The last time Rosales said she saw her was about a year and a half after the wedding, when Rios had come home after fighting with Maciel. Worried that she was falling back into her old habits, Rosales told her daughter to return home to her husband.

“I definitely wouldn’t (have sent her back) if I knew he could kill her,” Rosales said.

She later went to the orchard where they lived, and Maciel told her that Rios had run off again. He later told her that she had taken her car and went off to do laundry and never came back.

The following Mother’s Day, Rosales said there was a card on her fence post signed with Rios’ name, but she said the handwriting was not her daughter’s.

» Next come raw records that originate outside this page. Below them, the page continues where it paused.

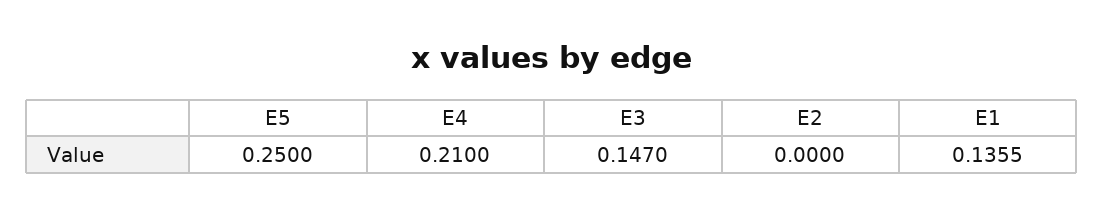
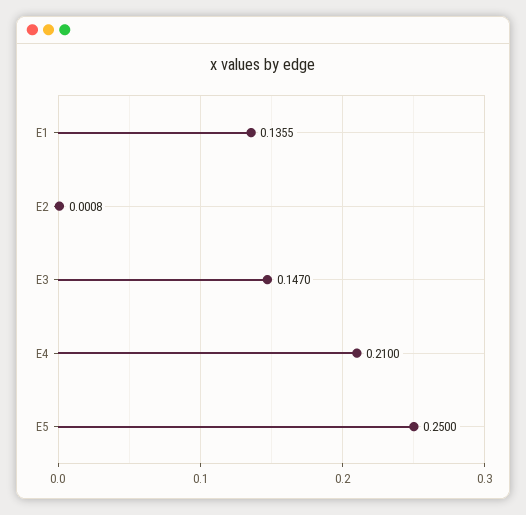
  {
    "E5": 0.25,
    "E4": 0.21,
    "E3": 0.147,
-   "E2": 0,
+   "E2": 0.0008,
    "E1": 0.1355
  }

For the next three years, she and her family checked out rumors that she had been seen, whether it was the Tri-Cities, the Lower Valley or Yakima. They also moved to Wapato.

Then, while she was attending a Bible study at a Jehovah’s Witness meeting, Rosales said a woman she recognized as Maciel’s mistress came up to her and told her that Rios had been killed by Maciel and two others.

Later, acting on a tip from another witness, the family and detectives went to an orchard near Selah armed with shovels, but were denied access to the site because it was private property, Rosales said.

Rosales and her family moved out of the area in 1996.

Even though she’d been told her daughter was dead, Rosales said in the back of her mind she still expected her to show up at the front door.

Detectives believe they came as close as they could to ever arresting a suspect.

“Jose was the only one — the only one — ever mentioned,” Michael said.

Maciel’s son said he will grieve for his father’s death while understanding the pain suffered by Rios’ family as well.

“I just wish they are OK as much as I wish myself to be OK,” he said.